Center-weighted is the pattern to reach for when heavy shadows fall and both shadow and bright highlight inhabit the frame. For this photo on Jackson Square in New Orleans I made the reading by centering the frame on the painting, locking exposure and then reframing a bit. Note that center-weighted does not exclude shadow areas from the reading, but does use the brighter areas as centers of the reading space.

Most of the time CWA is best used when the light is contrasty (deep shadows), when the subject falls within its own shadow (backlighting) or when highly directional (coming from the sides) bright light has a profound influence on the scene. If the sun is coming over your shoulder or from the side behind you onto the subject then evaluative will work fine.

Spot Reading: The third metering pattern is selective spot, also known as “spot” metering. This works on the same principal as center-weighted (turning whatever it reads to a middle gray) except that it takes the reading from a specific and not a general area within the frame. That area can be a small circular spot at the very center of the viewfinder (in some cameras, you can control the diameter of that spot from quite small to moderately large) or from a specific focusing target that you select. With spot reading you often have to compensate exposure somewhat, but many times, if the area is not bright white but bright color, you can use it as the final exposure.

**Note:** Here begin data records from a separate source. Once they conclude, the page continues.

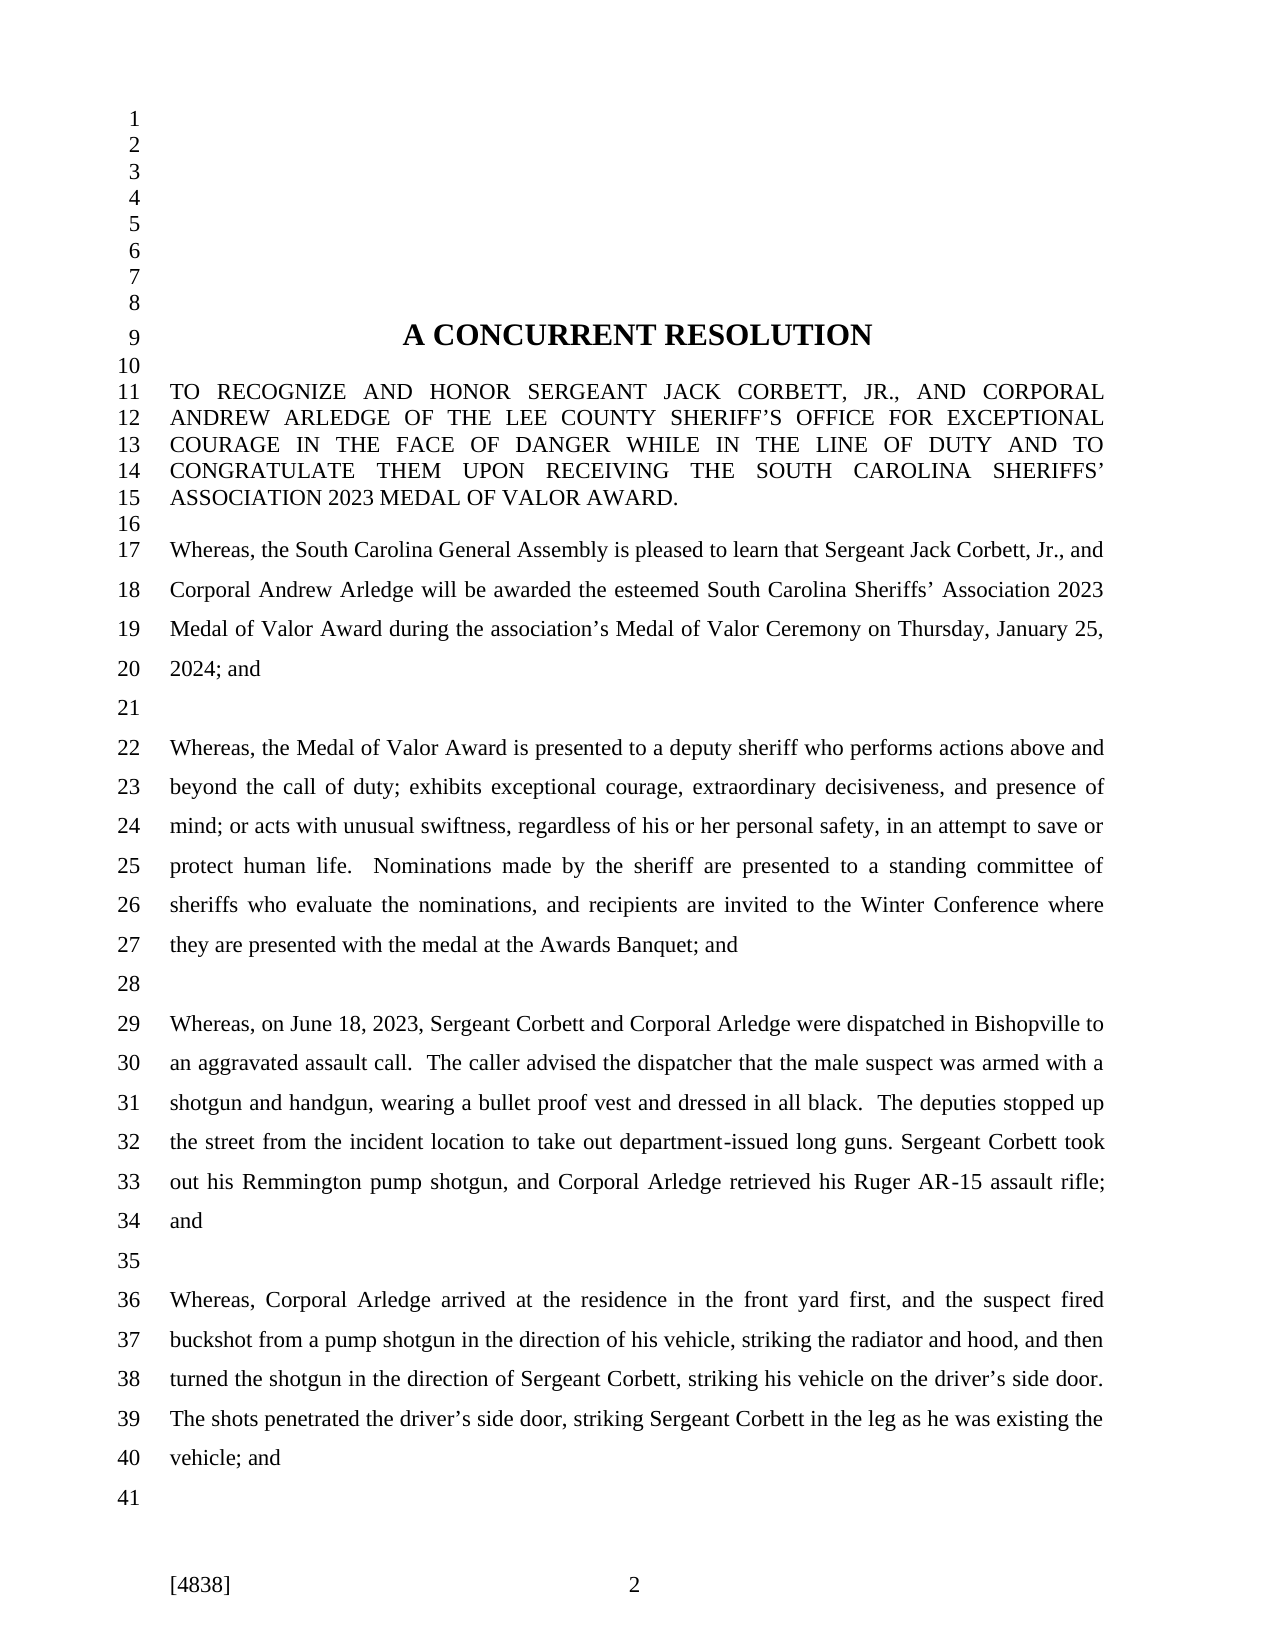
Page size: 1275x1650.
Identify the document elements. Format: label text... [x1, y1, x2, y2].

text A concurrent RESOLUTION [169, 316, 1106, 352]
text Whereas, the South Carolina General Assembly is pleased to learn that Sergeant Jack Corbett, Jr., and Corporal Andrew Arledge will be awarded the esteemed South Carolina Sheriffs’ Association 2023 Medal of Valor Award during the association’s Medal of Valor Ceremony on Thursday, January 25, 2024; and [169, 536, 1106, 681]
text Whereas, on June 18, 2023, Sergeant Corbett and Corporal Arledge were dispatched in Bishopville to an aggravated assault call. The caller advised the dispatcher that the male suspect was armed with a shotgun and handgun, wearing a bullet proof vest and dressed in all black. The deputies stopped up the street from the incident location to take out department‑issued long guns. Sergeant Corbett took out his Remmington pump shotgun, and Corporal Arledge retrieved his Ruger AR‑15 assault rifle; and [169, 1010, 1106, 1234]
text Whereas, the Medal of Valor Award is presented to a deputy sheriff who performs actions above and beyond the call of duty; exhibits exceptional courage, extraordinary decisiveness, and presence of mind; or acts with unusual swiftness, regardless of his or her personal safety, in an attempt to save or protect human life. Nominations made by the sheriff are presented to a standing committee of sheriffs who evaluate the nominations, and recipients are invited to the Winter Conference where they are presented with the medal at the Awards Banquet; and [169, 734, 1106, 957]
text Whereas, Corporal Arledge arrived at the residence in the front yard first, and the suspect fired buckshot from a pump shotgun in the direction of his vehicle, striking the radiator and hood, and then turned the shotgun in the direction of Sergeant Corbett, striking his vehicle on the driver’s side door. The shots penetrated the driver’s side door, striking Sergeant Corbett in the leg as he was existing the vehicle; and [169, 1286, 1106, 1471]
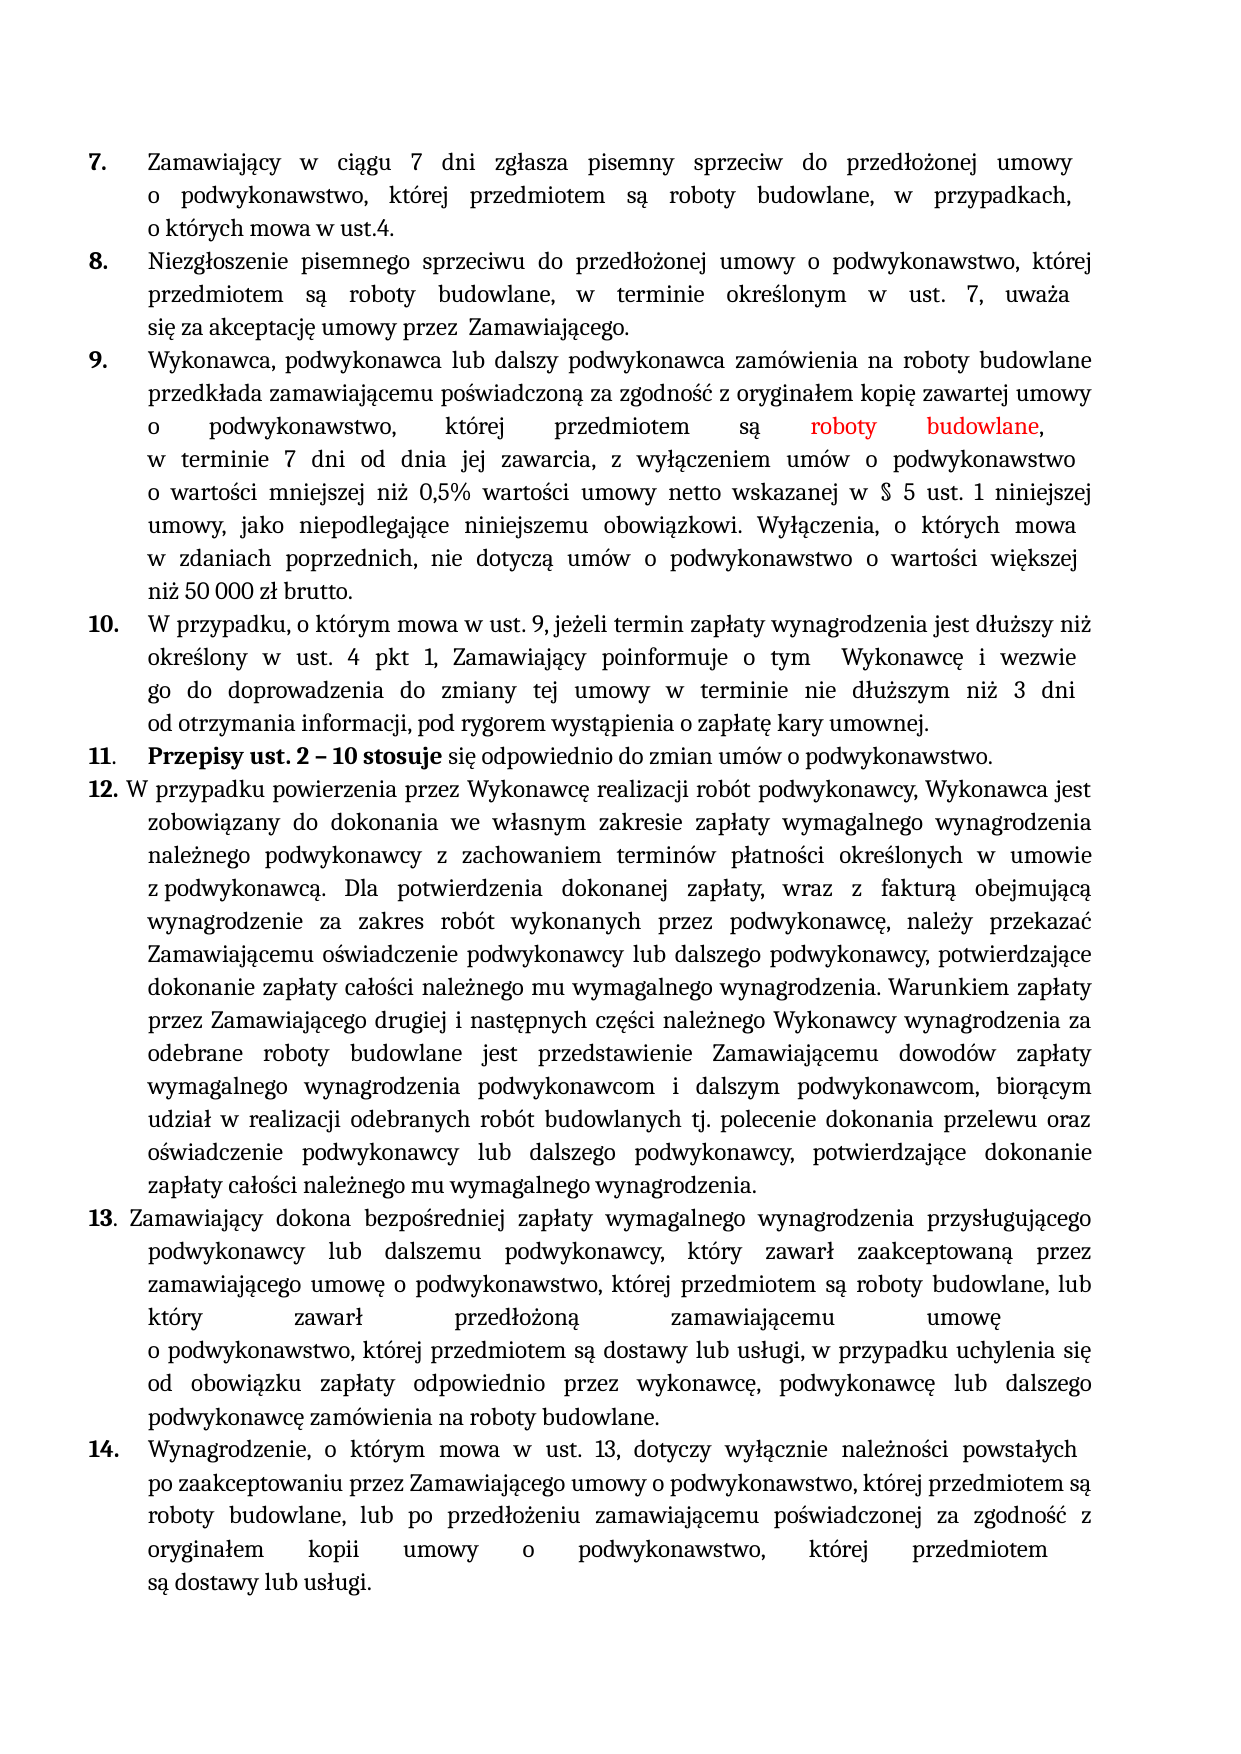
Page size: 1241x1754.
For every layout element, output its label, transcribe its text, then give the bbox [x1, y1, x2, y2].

text 9. Wykonawca, podwykonawca lub dalszy podwykonawca zamówienia na roboty budowlane przedkłada zamawiającemu poświadczoną za zgodność z oryginałem kopię zawartej umowy o podwykonawstwo, której przedmiotem są roboty budowlane, w terminie 7 dni od dnia jej zawarcia, z wyłączeniem umów o podwykonawstwo o wartości mniejszej niż 0,5% wartości umowy netto wskazanej w § 5 ust. 1 niniejszej umowy, jako niepodlegające niniejszemu obowiązkowi. Wyłączenia, o których mowa w zdaniach poprzednich, nie dotyczą umów o podwykonawstwo o wartości większej niż 50 000 zł brutto. [88, 346, 1093, 606]
text 10. W przypadku, o którym mowa w ust. 9, jeżeli termin zapłaty wynagrodzenia jest dłuższy niż określony w ust. 4 pkt 1, Zamawiający poinformuje o tym Wykonawcę i wezwie go do doprowadzenia do zmiany tej umowy w terminie nie dłuższym niż 3 dni od otrzymania informacji, pod rygorem wystąpienia o zapłatę kary umownej. [88, 610, 1093, 738]
text 11. Przepisy ust. 2 – 10 stosuje się odpowiednio do zmian umów o podwykonawstwo. [88, 742, 1093, 771]
text 14. Wynagrodzenie, o którym mowa w ust. 13, dotyczy wyłącznie należności powstałych po zaakceptowaniu przez Zamawiającego umowy o podwykonawstwo, której przedmiotem są roboty budowlane, lub po przedłożeniu zamawiającemu poświadczonej za zgodność z oryginałem kopii umowy o podwykonawstwo, której przedmiotem są dostawy lub usługi. [88, 1435, 1093, 1596]
text 8. Niezgłoszenie pisemnego sprzeciwu do przedłożonej umowy o podwykonawstwo, której przedmiotem są roboty budowlane, w terminie określonym w ust. 7, uważa się za akceptację umowy przez Zamawiającego. [88, 247, 1093, 341]
text 12. W przypadku powierzenia przez Wykonawcę realizacji robót podwykonawcy, Wykonawca jest zobowiązany do dokonania we własnym zakresie zapłaty wymagalnego wynagrodzenia należnego podwykonawcy z zachowaniem terminów płatności określonych w umowie z podwykonawcą. Dla potwierdzenia dokonanej zapłaty, wraz z fakturą obejmującą wynagrodzenie za zakres robót wykonanych przez podwykonawcę, należy przekazać Zamawiającemu oświadczenie podwykonawcy lub dalszego podwykonawcy, potwierdzające dokonanie zapłaty całości należnego mu wymagalnego wynagrodzenia. Warunkiem zapłaty przez Zamawiającego drugiej i następnych części należnego Wykonawcy wynagrodzenia za odebrane roboty budowlane jest przedstawienie Zamawiającemu dowodów zapłaty wymagalnego wynagrodzenia podwykonawcom i dalszym podwykonawcom, biorącym udział w realizacji odebranych robót budowlanych tj. polecenie dokonania przelewu oraz oświadczenie podwykonawcy lub dalszego podwykonawcy, potwierdzające dokonanie zapłaty całości należnego mu wymagalnego wynagrodzenia. [88, 775, 1093, 1200]
text 7. Zamawiający w ciągu 7 dni zgłasza pisemny sprzeciw do przedłożonej umowy o podwykonawstwo, której przedmiotem są roboty budowlane, w przypadkach, o których mowa w ust.4. [88, 148, 1093, 242]
text 13. Zamawiający dokona bezpośredniej zapłaty wymagalnego wynagrodzenia przysługującego podwykonawcy lub dalszemu podwykonawcy, który zawarł zaakceptowaną przez zamawiającego umowę o podwykonawstwo, której przedmiotem są roboty budowlane, lub który zawarł przedłożoną zamawiającemu umowę o podwykonawstwo, której przedmiotem są dostawy lub usługi, w przypadku uchylenia się od obowiązku zapłaty odpowiednio przez wykonawcę, podwykonawcę lub dalszego podwykonawcę zamówienia na roboty budowlane. [88, 1204, 1093, 1431]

The easiest way to saturate the colors in this scene, and to ensure a deep shadow, is to spot read the bright yellow and lock the exposure. A patterned exposure would have tried to open the shadows too much, completely voiding the effect.

The light right before sunset lit this building in Bamberg, Germany. The easiest way to expose and not lose the effect was to “spot” the bright area and lock the exposure. An easy way to do that is to work in Manual Exposure mode.

When there are “specks” of strong highlights among deep shadows the easiest way to read them to control highlights is to spot them without compensation. This is surely a subjective exposure, but it is the exact intention of the rendition of this scene.

Choosing And Using Metering Patterns
In general, choose patterns using these rules of thumb:
Matrix: (patterned) When the light comes from over your shoulder onto the scene. When contrast is not excessive (very deep shadows) and when there is a fairly even distribution of light and dark throughout the scene.

Center-Weighted: (When used in conjunction with exposure lock); highly directional light; bright light that dominates a portion of the frame, but is not necessarily the main subject (such as landscape with bright sky and darker ground); to control bright highlights that do not dominate the scene but that have a profound influence on exposure. When scene contrast is high.

Spot: When the main subject falls within its own shadow; when you want to control and saturate highlights. When scene contrast is high. When you want to saturate a specific area within the frame.